BEGIN GIVEN DATA

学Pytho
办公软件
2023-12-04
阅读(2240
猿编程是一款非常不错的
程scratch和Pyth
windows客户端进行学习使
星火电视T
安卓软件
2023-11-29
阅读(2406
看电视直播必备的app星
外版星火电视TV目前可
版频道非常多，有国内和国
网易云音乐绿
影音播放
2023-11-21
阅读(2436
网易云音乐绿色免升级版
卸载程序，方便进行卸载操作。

END GIVEN DATA

**REQUIRED WORK**
Output the full listing above without altering a single word.

**EXERCISE RESULT**
学Pytho
办公软件
2023-12-04
阅读(2240
猿编程是一款非常不错的
程scratch和Pyth
windows客户端进行学习使
星火电视T
安卓软件
2023-11-29
阅读(2406
看电视直播必备的app星
外版星火电视TV目前可
版频道非常多，有国内和国
网易云音乐绿
影音播放
2023-11-21
阅读(2436
网易云音乐绿色免升级版
卸载程序，方便进行卸载操作。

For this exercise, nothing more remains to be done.